Texto fornecido:
27 de outubro de 2013

Educação e Cidadania: limites e desafios




Ana Paula Pedro*


Em tempos de globalização, novas demandas chegam às escolas. Hoje, é preciso Educar para a cidadania global, que reconhece e valoriza a diversidade existente no mundo.



A globalização é um conceito frequentemente utilizado com sentidos díspares e perspectivas antagônicas, caracterizando-se, sobretudo, por sua natureza polissêmica, ambivalente e ideológica. Por outro lado, a noção de globalidade parece remeter-nos falsamente a uma ideia aparente de conjunto, integração e totalidade. [LIMOEIRO-CARDOSO, 1999]. Evocar, desse modo, uma homogeneidade contribui apenas para dificultar e omitir uma existência global que divide, marginaliza, expulsa e exclui, atingindo assim a vida dos sujeitos.

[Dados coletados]
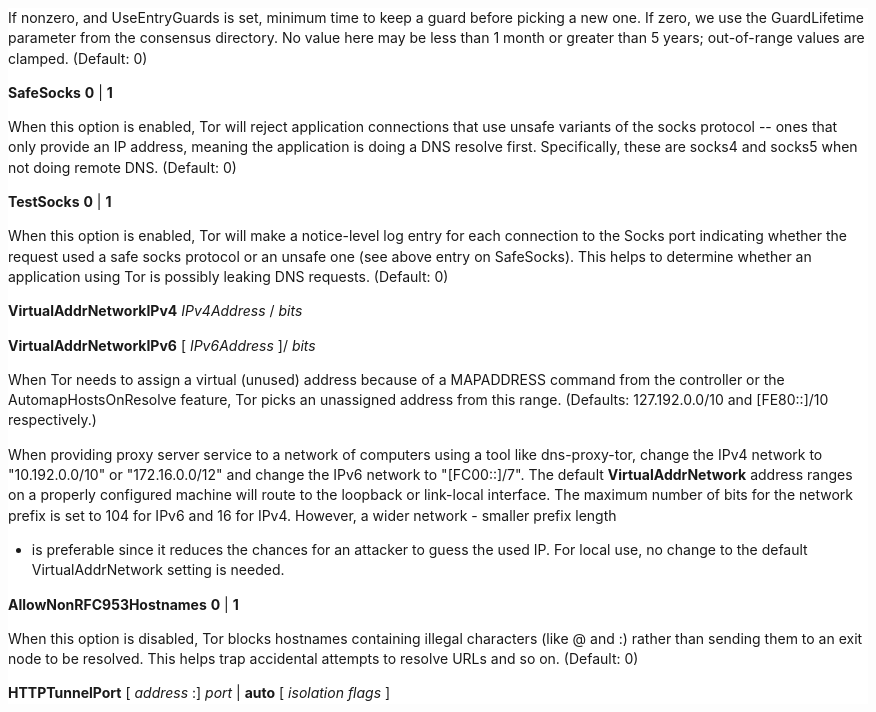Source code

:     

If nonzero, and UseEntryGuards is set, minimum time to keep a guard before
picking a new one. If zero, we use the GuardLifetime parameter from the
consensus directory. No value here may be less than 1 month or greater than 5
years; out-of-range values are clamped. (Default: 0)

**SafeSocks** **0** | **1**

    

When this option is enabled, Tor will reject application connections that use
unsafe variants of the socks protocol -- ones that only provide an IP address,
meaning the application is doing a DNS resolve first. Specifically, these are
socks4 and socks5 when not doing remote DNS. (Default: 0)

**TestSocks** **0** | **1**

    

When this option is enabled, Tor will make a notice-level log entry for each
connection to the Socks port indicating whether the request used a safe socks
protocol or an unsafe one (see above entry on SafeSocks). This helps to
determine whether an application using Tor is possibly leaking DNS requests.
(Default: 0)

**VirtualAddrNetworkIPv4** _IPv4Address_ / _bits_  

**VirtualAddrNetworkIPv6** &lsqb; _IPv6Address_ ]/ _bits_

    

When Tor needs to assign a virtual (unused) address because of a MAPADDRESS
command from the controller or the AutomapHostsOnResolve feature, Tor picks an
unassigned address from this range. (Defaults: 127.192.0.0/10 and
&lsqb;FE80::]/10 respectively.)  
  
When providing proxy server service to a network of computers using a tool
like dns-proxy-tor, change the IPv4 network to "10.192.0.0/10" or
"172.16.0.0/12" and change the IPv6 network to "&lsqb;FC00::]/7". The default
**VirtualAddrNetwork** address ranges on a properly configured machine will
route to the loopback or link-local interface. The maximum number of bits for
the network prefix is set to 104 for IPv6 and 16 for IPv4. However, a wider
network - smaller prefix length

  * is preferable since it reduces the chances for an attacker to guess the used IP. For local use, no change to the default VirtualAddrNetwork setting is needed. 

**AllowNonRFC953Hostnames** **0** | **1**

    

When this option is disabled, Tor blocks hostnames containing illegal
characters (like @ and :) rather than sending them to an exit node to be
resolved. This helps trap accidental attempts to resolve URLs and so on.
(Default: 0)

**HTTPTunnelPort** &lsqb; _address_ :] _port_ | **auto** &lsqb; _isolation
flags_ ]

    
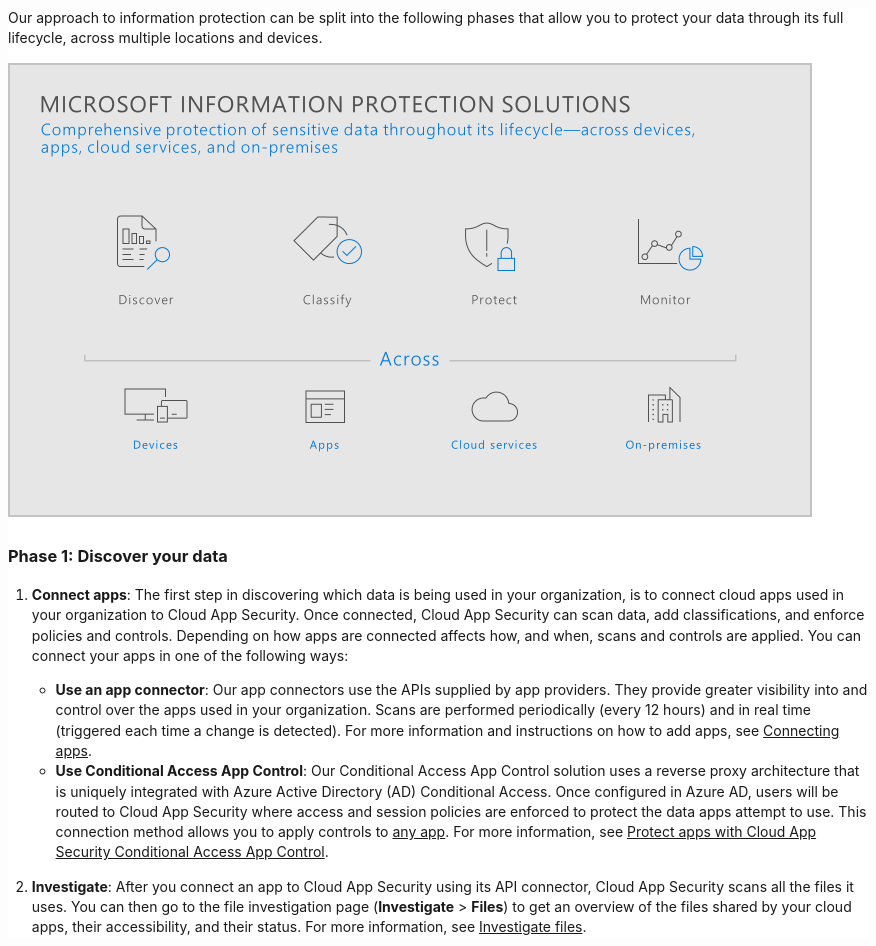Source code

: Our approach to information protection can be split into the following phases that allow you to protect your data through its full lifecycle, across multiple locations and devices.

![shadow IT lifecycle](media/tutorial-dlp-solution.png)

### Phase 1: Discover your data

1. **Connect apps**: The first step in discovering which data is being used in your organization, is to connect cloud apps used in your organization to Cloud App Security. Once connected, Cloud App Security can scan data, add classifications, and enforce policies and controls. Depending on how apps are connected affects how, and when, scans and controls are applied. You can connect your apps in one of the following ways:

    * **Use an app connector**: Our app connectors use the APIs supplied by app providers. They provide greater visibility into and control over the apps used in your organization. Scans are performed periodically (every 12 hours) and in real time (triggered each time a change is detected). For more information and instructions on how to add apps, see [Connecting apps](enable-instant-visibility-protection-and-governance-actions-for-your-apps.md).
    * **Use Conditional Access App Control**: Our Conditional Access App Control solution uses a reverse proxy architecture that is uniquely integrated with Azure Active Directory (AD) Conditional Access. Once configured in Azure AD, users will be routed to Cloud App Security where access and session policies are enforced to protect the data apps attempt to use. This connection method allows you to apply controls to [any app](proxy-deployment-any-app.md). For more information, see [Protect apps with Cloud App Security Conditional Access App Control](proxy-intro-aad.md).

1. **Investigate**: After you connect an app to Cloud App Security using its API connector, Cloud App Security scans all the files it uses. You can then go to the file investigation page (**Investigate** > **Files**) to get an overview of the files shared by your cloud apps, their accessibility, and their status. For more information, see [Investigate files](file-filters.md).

Ações a realizar:
- A) Reproduza fielmente a parte do texto sobre educação e cidadania que se inicia nas palavras que contêm "Em tempos de" e se encerra em "vida dos sujeitos.".
- B) Indique se cada afirmação a seguir concorda com o texto sobre educação e cidadania, respondendo sim ou não e citando literalmente as palavras do texto que decidem a questão. (i) A globalização se caracteriza por uma natureza polissêmica, ambivalente e ideológica. (ii) A noção de globalidade remete de fato a uma ideia de integração e totalidade. (iii) Hoje é preciso educar para a cidadania global.

Problemas resolvidos:
- A)
Em tempos de globalização, novas demandas chegam às escolas. Hoje, é preciso Educar para a cidadania global, que reconhece e valoriza a diversidade existente no mundo.



A globalização é um conceito frequentemente utilizado com sentidos díspares e perspectivas antagônicas, caracterizando-se, sobretudo, por sua natureza polissêmica, ambivalente e ideológica. Por outro lado, a noção de globalidade parece remeter-nos falsamente a uma ideia aparente de conjunto, integração e totalidade. [LIMOEIRO-CARDOSO, 1999]. Evocar, desse modo, uma homogeneidade contribui apenas para dificultar e omitir uma existência global que divide, marginaliza, expulsa e exclui, atingindo assim a vida dos sujeitos.

- B)
(i) Sim: "caracterizando-se, sobretudo, por sua natureza polissêmica, ambivalente e ideológica".
(ii) Não: "parece remeter-nos falsamente a uma ideia aparente de conjunto, integração e totalidade".
(iii) Sim: "Hoje, é preciso Educar para a cidadania global".